You would replace a specific and tailored response to the problems in Venice with an attempt at a one size fits all policy to defend tourist destinations in general. Venice has very different problems to most tourist destinations. Other areas would love to have more visitors.

"Here, it is easy for a good democrat to explode: "Do you want to restrict the wonders of the world to rich bastards?" But it is an obvious truth that the more people who visit a given place, the greater damage they inflict upon it. Ellingham again: "Balancing all the positives and negatives, I'm not convinced there is such a thing as a 'responsible' or 'ethical' holiday."


Holidays are a good of themselves. They are enjoyed, good for and valued by the traveller. That does come with an environmental, financial as well, cost. Expecting flights to be a net positive for the environment as well as those taking them isn't realistic. Most human activity wouldn't pass that measure.

"The bad news for the environment is that it is impossible to believe that the global travel boom will stop. Whatever is done in Britain, or in the western world at large, amid our consciousness of climate change, many other nations which have only just begun to experience prosperity have no intention of depriving their citizens of its privileges.

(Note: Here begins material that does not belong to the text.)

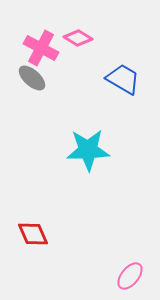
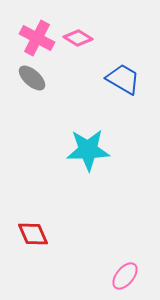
pink cross: moved 4 px left, 10 px up
pink ellipse: moved 5 px left
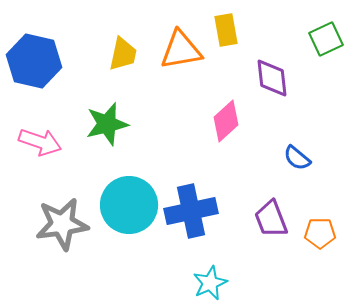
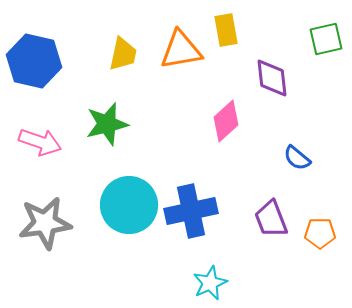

As with other responses to climate change, however, this is no reason for us to do nothing. Even if the British government is obliged to act unilaterally, it must be right to impose higher costs on air travel through taxation. Indeed, it would be irresponsible not to do so."


Why? He's just said, rightly, that Britain's choices are of limited importance when faced with growing emissions in the developing world. Why on Earth is acting unilaterally still the responsible choice? It sounds pretty vain to me.

Throwing away "the most significant new personal freedom of the past half-century" in the name of not stopping the global travel boom is a rather dismal idea.

4 comments:

Anonymous said...

your attacks on puritans (comparing them to the joy-killing Max Hastings) are really quite unfair

Matthew Sinclair said...

Good point, well made.

Anonymous said...

I don't believe CO2 emissions are responsible for global warming, but I do believe we should be doing far more to conserve a precious resourse, i.e. oil.

There is currently no viable alternative on the distant horizon when it comes to replacing the oil-based kerosine fuel that jet engines use. Oil is a finite resource that really ain't going to last for much longer if we continue to consume it at our current levels.

Until a viable alternative looks likely, we're going to have to rely on kerosince in the forseeable future. We're not going to be able to fly anywhere if we exhaust what remains of our oil reserves.